Foreseeing a career in journalism, Forgues, 20, hopes expertise in what he calls an "obscure" language will boost his marketability in a competitive industry.
To get there, he's mastering a new alphabet and lots of unfamiliar sounds alongside similarly ambitious students, from South Asian Muslims to Indiana natives in ROTC who often come to class in fatigues. To meet the demand, Purdue's program has ballooned from just two courses to 12 since fall 2003.
"As long as Purdue keeps adding Arabic classes, I'll keep taking them," Forgues says. "Everybody who's in this (Arabic 102) class now has an exact purpose in why they're taking it and how it will apply to their careers."
Across the USA, a surge of student curiosity about Arabic after the attacks of Sept. 11, 2001, is maturing into a demand for more courses, especially upper-level classes as novices resolve to master the language.

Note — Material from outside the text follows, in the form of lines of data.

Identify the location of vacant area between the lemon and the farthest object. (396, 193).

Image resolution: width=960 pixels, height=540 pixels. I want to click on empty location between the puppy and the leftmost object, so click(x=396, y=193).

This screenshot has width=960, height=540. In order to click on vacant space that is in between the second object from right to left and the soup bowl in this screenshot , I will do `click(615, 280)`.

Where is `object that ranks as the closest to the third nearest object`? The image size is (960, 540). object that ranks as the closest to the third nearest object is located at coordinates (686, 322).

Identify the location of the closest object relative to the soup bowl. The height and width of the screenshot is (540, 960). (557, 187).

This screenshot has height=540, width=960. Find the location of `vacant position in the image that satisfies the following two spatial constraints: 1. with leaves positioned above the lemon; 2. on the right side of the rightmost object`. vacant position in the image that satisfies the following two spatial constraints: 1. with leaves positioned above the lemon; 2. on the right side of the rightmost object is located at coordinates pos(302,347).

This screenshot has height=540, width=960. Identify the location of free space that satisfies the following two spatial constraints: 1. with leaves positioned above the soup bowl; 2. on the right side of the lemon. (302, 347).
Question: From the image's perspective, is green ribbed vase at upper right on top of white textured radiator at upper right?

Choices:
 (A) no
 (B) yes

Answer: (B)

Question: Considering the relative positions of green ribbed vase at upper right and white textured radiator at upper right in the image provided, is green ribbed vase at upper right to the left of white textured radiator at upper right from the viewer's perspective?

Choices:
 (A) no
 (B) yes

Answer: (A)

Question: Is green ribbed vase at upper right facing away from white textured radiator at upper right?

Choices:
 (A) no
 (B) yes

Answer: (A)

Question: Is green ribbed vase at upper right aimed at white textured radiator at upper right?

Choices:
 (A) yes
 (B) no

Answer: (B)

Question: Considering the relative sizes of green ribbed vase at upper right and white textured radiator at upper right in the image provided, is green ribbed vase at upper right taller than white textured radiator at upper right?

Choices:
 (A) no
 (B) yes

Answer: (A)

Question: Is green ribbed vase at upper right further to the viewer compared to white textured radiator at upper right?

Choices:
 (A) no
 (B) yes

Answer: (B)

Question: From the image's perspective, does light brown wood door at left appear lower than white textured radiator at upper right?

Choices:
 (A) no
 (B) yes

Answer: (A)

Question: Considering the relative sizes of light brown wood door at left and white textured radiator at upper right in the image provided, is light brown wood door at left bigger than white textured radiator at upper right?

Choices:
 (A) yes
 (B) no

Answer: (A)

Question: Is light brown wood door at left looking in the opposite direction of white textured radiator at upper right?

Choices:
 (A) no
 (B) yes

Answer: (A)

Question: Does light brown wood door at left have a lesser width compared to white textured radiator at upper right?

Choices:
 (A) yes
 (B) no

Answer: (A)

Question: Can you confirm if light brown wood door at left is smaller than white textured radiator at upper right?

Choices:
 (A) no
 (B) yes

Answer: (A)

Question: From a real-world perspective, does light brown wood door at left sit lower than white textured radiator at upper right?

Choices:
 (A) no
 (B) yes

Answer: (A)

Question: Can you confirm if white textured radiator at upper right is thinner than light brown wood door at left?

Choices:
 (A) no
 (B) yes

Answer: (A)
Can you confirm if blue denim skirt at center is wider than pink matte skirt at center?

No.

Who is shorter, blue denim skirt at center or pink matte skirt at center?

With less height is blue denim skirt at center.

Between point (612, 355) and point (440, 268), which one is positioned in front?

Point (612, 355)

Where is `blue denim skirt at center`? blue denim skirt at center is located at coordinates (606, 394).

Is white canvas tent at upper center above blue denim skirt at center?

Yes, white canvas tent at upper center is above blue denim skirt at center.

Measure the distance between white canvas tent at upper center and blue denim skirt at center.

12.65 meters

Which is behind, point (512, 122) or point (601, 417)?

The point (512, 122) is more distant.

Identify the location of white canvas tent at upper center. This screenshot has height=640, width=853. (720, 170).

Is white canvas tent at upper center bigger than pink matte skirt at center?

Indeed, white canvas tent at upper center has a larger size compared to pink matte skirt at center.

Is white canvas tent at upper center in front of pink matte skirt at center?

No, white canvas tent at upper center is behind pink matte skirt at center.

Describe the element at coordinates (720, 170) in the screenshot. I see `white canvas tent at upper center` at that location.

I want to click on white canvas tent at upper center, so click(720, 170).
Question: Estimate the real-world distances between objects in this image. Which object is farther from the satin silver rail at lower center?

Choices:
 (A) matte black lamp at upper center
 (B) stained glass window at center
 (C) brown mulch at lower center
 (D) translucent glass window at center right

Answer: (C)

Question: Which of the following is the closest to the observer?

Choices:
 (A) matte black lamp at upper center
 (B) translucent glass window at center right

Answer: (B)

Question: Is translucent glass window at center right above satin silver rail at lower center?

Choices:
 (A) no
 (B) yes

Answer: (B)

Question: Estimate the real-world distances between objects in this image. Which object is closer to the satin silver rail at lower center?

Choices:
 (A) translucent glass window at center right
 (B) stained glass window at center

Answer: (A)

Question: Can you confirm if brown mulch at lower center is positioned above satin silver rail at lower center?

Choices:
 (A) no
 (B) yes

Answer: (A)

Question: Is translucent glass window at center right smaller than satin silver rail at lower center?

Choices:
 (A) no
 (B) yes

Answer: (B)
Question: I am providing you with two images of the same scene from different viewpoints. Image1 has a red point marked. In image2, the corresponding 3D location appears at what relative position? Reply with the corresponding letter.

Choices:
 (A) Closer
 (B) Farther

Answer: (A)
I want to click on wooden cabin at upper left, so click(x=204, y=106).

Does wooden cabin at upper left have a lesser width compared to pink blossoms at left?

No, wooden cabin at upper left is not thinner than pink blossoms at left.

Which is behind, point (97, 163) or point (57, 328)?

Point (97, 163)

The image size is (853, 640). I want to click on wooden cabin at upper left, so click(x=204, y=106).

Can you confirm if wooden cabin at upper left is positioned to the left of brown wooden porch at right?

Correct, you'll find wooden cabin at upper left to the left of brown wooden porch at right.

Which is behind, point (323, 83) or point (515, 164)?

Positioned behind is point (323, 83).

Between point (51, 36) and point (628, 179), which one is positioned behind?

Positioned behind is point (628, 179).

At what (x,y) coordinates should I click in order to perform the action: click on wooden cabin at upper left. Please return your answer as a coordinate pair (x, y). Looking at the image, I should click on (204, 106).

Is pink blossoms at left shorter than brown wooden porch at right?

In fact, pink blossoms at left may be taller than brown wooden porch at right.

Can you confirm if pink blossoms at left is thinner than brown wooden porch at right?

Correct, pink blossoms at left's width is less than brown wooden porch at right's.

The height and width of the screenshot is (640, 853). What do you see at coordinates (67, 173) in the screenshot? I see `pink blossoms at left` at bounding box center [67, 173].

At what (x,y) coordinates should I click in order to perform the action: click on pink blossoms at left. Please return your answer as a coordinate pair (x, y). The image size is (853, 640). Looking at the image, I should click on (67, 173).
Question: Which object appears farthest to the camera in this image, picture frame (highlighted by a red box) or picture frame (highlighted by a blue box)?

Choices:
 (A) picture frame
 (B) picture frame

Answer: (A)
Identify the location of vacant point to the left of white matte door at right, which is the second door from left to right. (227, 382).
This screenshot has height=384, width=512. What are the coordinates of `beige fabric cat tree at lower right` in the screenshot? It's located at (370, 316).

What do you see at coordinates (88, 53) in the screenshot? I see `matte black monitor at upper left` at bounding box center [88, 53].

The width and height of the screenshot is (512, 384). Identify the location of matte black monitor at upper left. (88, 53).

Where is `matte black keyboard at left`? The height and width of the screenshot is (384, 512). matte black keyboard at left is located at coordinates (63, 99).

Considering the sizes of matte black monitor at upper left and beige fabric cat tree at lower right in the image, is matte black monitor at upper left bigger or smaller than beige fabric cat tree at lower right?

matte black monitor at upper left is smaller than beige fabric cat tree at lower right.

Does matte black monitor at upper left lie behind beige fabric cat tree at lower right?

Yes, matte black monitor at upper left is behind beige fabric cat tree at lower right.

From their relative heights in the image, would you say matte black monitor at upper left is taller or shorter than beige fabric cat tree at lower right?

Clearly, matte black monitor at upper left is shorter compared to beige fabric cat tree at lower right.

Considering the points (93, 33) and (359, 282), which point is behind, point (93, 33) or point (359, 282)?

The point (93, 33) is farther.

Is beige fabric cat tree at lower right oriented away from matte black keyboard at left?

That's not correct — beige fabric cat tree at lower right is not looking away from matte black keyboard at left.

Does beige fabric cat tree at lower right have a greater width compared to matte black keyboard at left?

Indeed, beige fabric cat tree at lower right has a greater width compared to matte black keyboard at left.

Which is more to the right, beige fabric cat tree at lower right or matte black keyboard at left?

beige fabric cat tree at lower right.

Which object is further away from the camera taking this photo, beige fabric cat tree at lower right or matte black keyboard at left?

A full 73% of 640 Arabic-language students surveyed at 37 institutions in 2004 said they were "determined to achieve a level of proficiency in Arabic that would allow me to function in it comfortably in my professional activities," according to the National Middle East Language Resource Center at Brigham Young University in Provo, Utah.
Only a minority of students reach proficiency. One in four first-year students in the best programs eventually reach the third-year level, says center director R. Kirk Belnap. In weaker programs, he says, the dropout rate is even higher.
To meet the demand, schools that already offer Arabic are expanding old programs, creating new ones and scrambling, sometimes in vain, to find qualified teachers. Purdue relies on six grad students to teach its courses. Vermont's Middlebury College recruits from Syria and Egypt to staff its summer language program. Yet even with extra efforts, various constraints are making it a challenge for schools to keep up.
"More students have begun to realize they have to study it for a number of years to be really proficient," says William Mayers, coordinator of the Arabic Language School at Middlebury College's Sunderland Language Center.
"We get enough good applicants from the really high-caliber schools — and these are straight-A students — and a lot of them we're turning down because of limited space."
The numbers help show how interest in Arabic keeps growing. Enrollment in Arabic courses nationwide jumped from 5,500 to 10,600, a 92% increase, from 1998 to 2002, according to the most recent data from the Modern Language Association. Only American Sign Language boosted enrollments by a larger percentage in that time period. Since 2002, enrollments have climbed again by an estimated 15% to 25%, the Middle East language center says.
To keep pace, some institutions are beefing up what they offer on an advanced level. The Center for Advanced Proficiency in Arabic, the nation's first intensive program offered for a full academic year, opens this fall at Georgetown University in Washington, D.C. Middlebury College is expanding its summer program by about 10% this year and is planning to start offering third-year Arabic during the academic year as soon as this fall.
Yet with fewer than 10% of U.S. colleges offering any Arabic courses, some fear that higher-learning institutions on the whole aren't doing enough to adjust.
"Demand is there, but they're not offering (courses) because of budgetary constraints or whatever," Belnap says. "These are very curious things in a time when your country is clamoring for more foreign-language expertise."
Though many people study Arabic to enhance careers in business or government, a good 20% are "heritage speakers" with a purely cultural or personal interest, says Mahmoud al-Batal, director of the Center for Arabic Study Abroad and an Arabic professor at Emory University in Atlanta.
As Muslim-Americans who pray and read their holy scriptures in Arabic, Batal says, they sometimes bring a sense of purpose that goes beyond any economic quest.
"They see themselves as a bridge to connect people and cultures of the Arab world with the American public," Batal says. "And they see the language piece as critical to achieve this goal."